===== DATA FOR PROCESSING =====

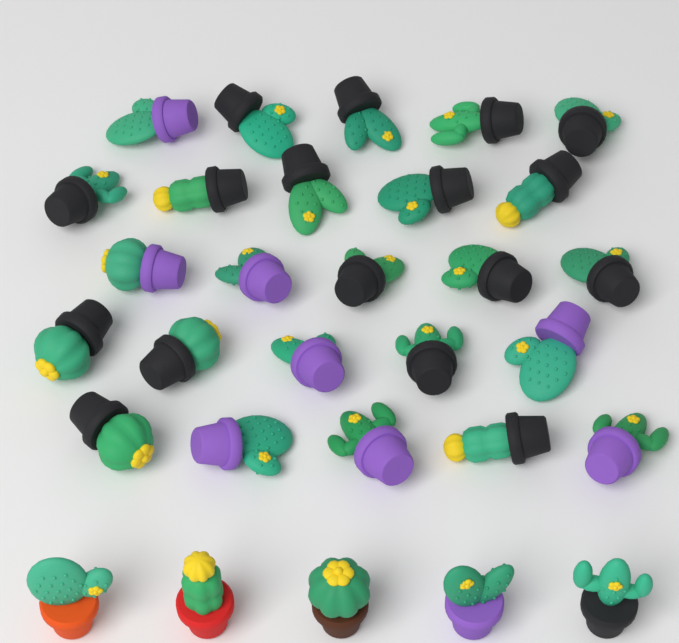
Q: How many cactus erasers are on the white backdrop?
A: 30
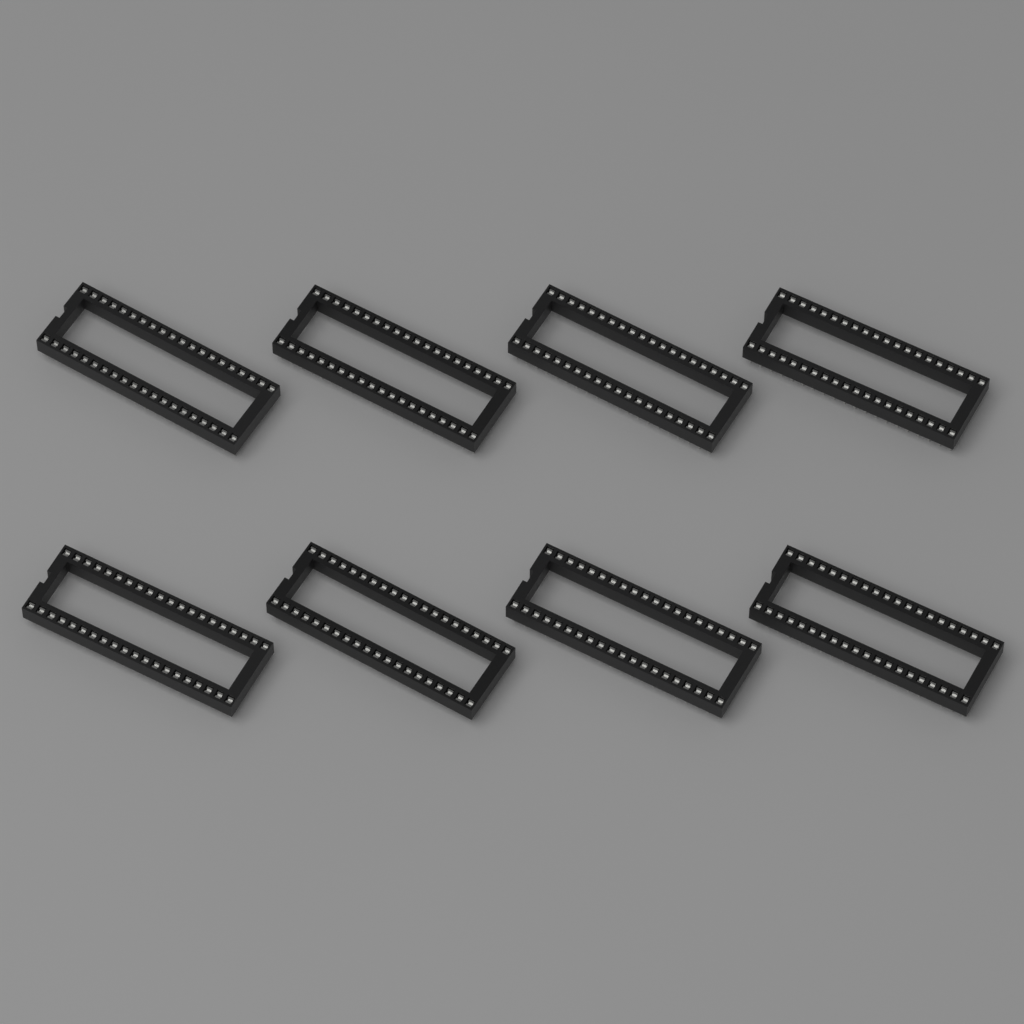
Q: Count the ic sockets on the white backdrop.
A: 8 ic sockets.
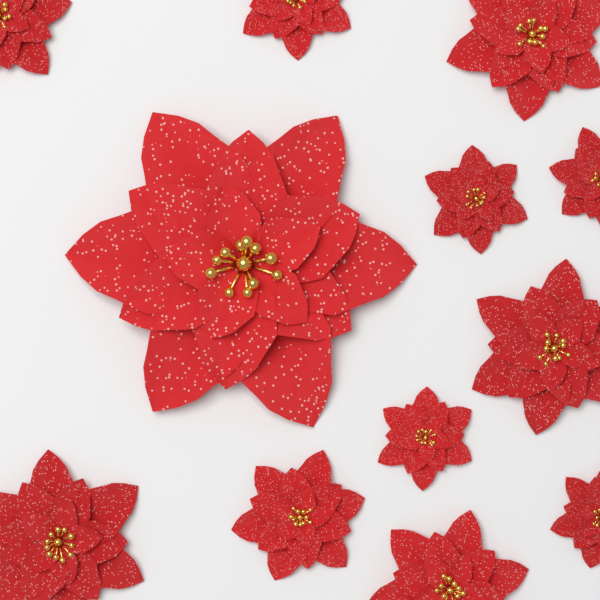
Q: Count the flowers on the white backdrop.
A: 12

=====

- _AIM_:
Could you render every line of the entries above as a numbered list, skipping any blank lines and leaving the pictures out?

- _TASK OUTPUT_:
1. Q: How many cactus erasers are on the white backdrop?
2. A: 30
3. Q: Count the ic sockets on the white backdrop.
4. A: 8 ic sockets.
5. Q: Count the flowers on the white backdrop.
6. A: 12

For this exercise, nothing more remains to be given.